BEGIN Provided entries

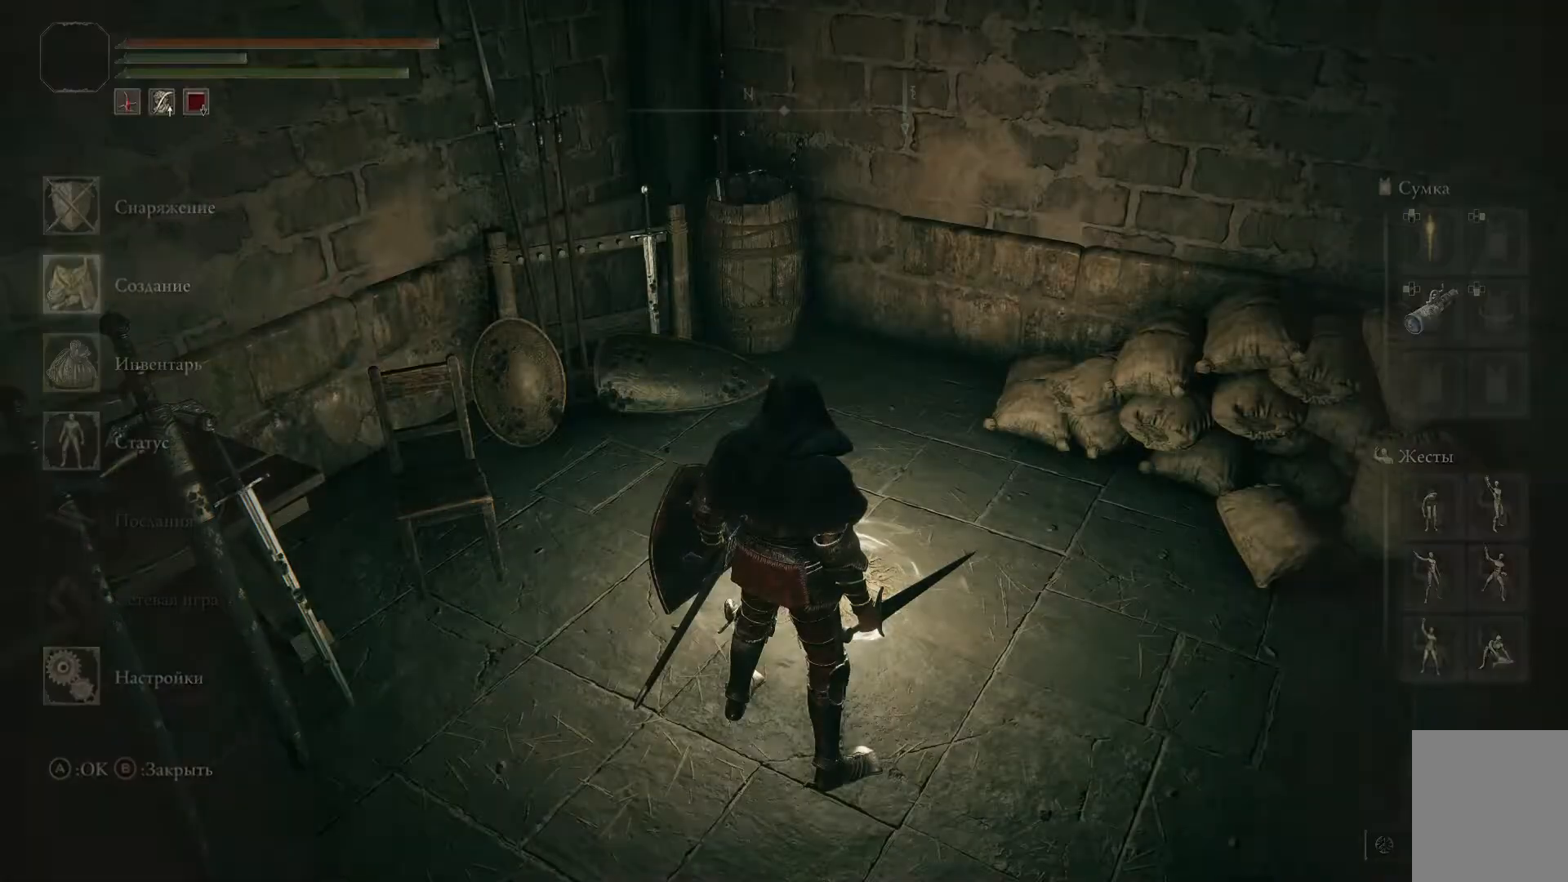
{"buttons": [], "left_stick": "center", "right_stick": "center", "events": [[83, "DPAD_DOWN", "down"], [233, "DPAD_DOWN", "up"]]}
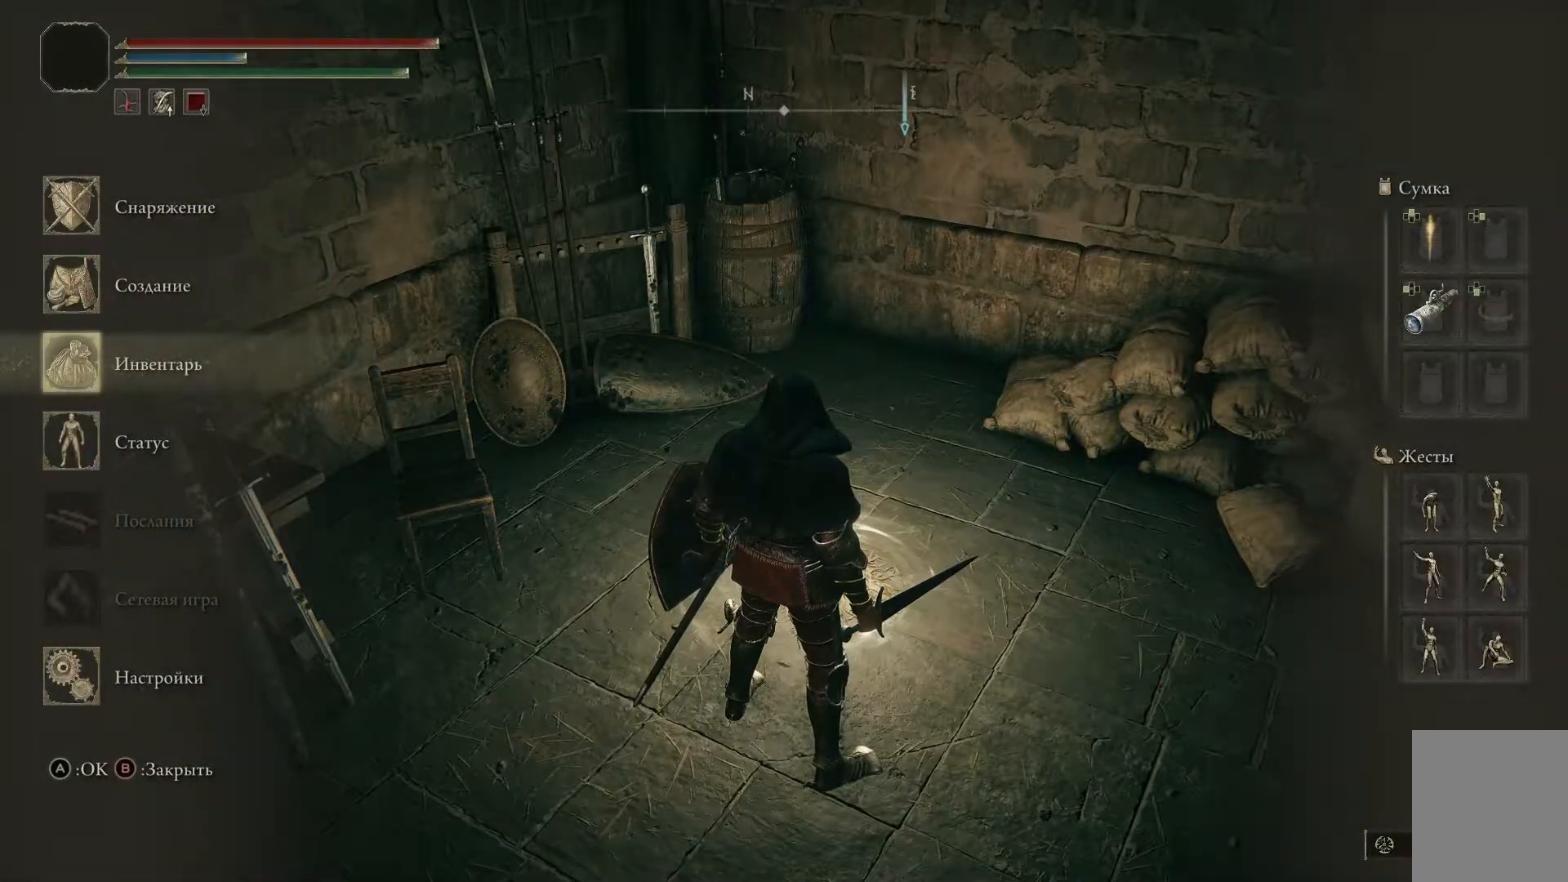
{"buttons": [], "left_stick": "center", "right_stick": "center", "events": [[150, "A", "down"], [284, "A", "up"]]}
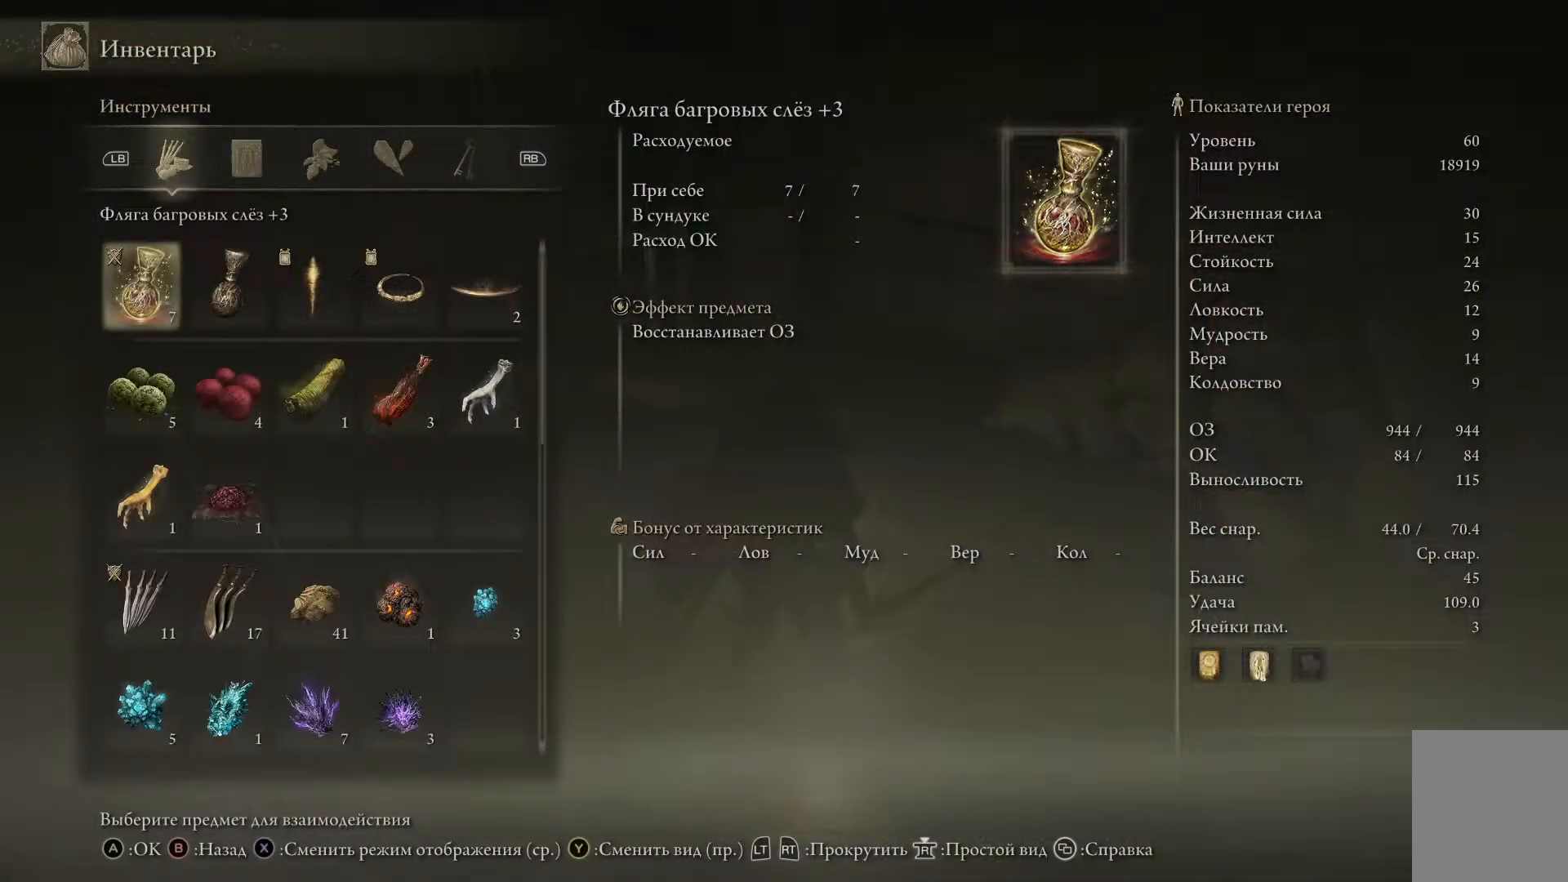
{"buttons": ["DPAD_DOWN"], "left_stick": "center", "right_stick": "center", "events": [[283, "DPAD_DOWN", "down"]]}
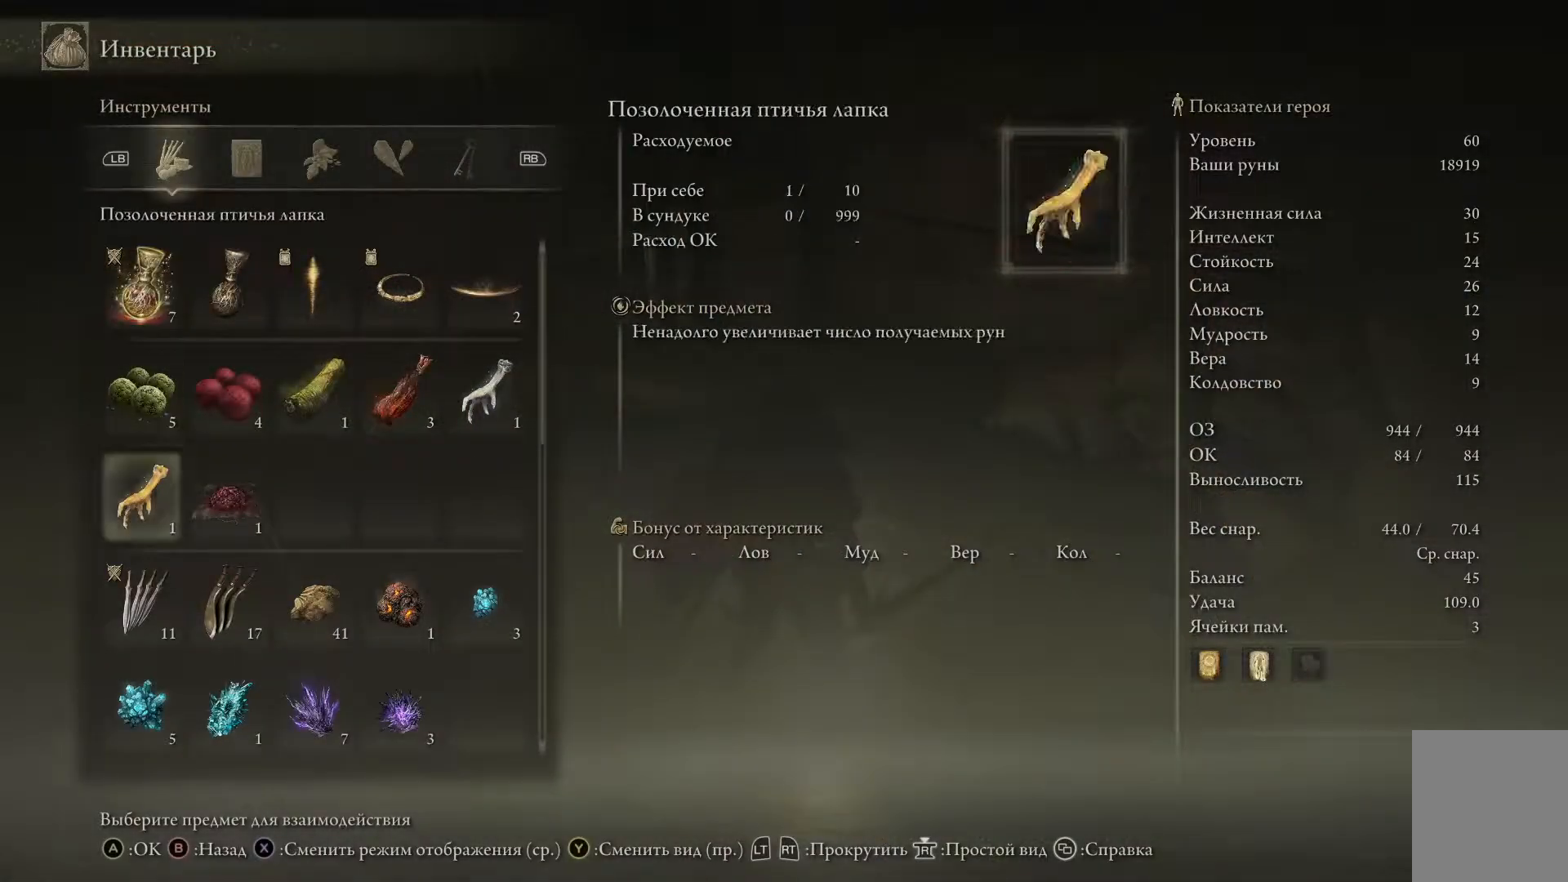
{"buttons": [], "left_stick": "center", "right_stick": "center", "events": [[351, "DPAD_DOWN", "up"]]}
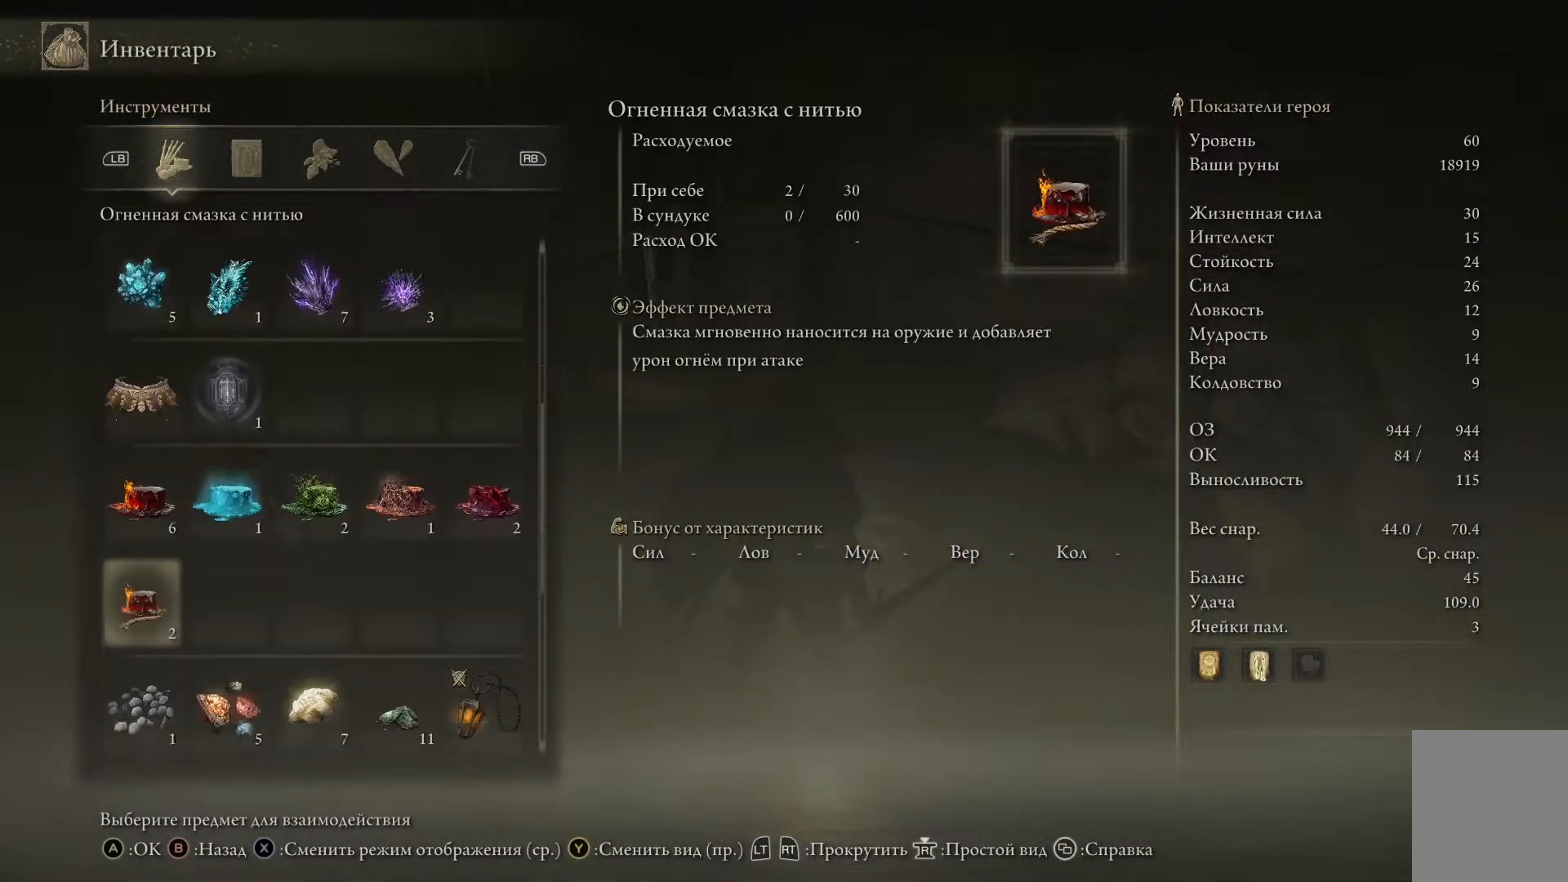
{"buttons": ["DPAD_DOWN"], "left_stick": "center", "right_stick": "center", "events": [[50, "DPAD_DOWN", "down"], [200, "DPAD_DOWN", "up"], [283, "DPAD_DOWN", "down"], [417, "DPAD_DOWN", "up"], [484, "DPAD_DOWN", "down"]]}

END Provided entries

### What needs to be done
Every line of the data above should be repeated exactly. Omit the pictures.

### Task response
{"buttons": [], "left_stick": "center", "right_stick": "center", "events": [[83, "DPAD_DOWN", "down"], [233, "DPAD_DOWN", "up"]]}
{"buttons": [], "left_stick": "center", "right_stick": "center", "events": [[150, "A", "down"], [284, "A", "up"]]}
{"buttons": ["DPAD_DOWN"], "left_stick": "center", "right_stick": "center", "events": [[283, "DPAD_DOWN", "down"]]}
{"buttons": [], "left_stick": "center", "right_stick": "center", "events": [[351, "DPAD_DOWN", "up"]]}
{"buttons": ["DPAD_DOWN"], "left_stick": "center", "right_stick": "center", "events": [[50, "DPAD_DOWN", "down"], [200, "DPAD_DOWN", "up"], [283, "DPAD_DOWN", "down"], [417, "DPAD_DOWN", "up"], [484, "DPAD_DOWN", "down"]]}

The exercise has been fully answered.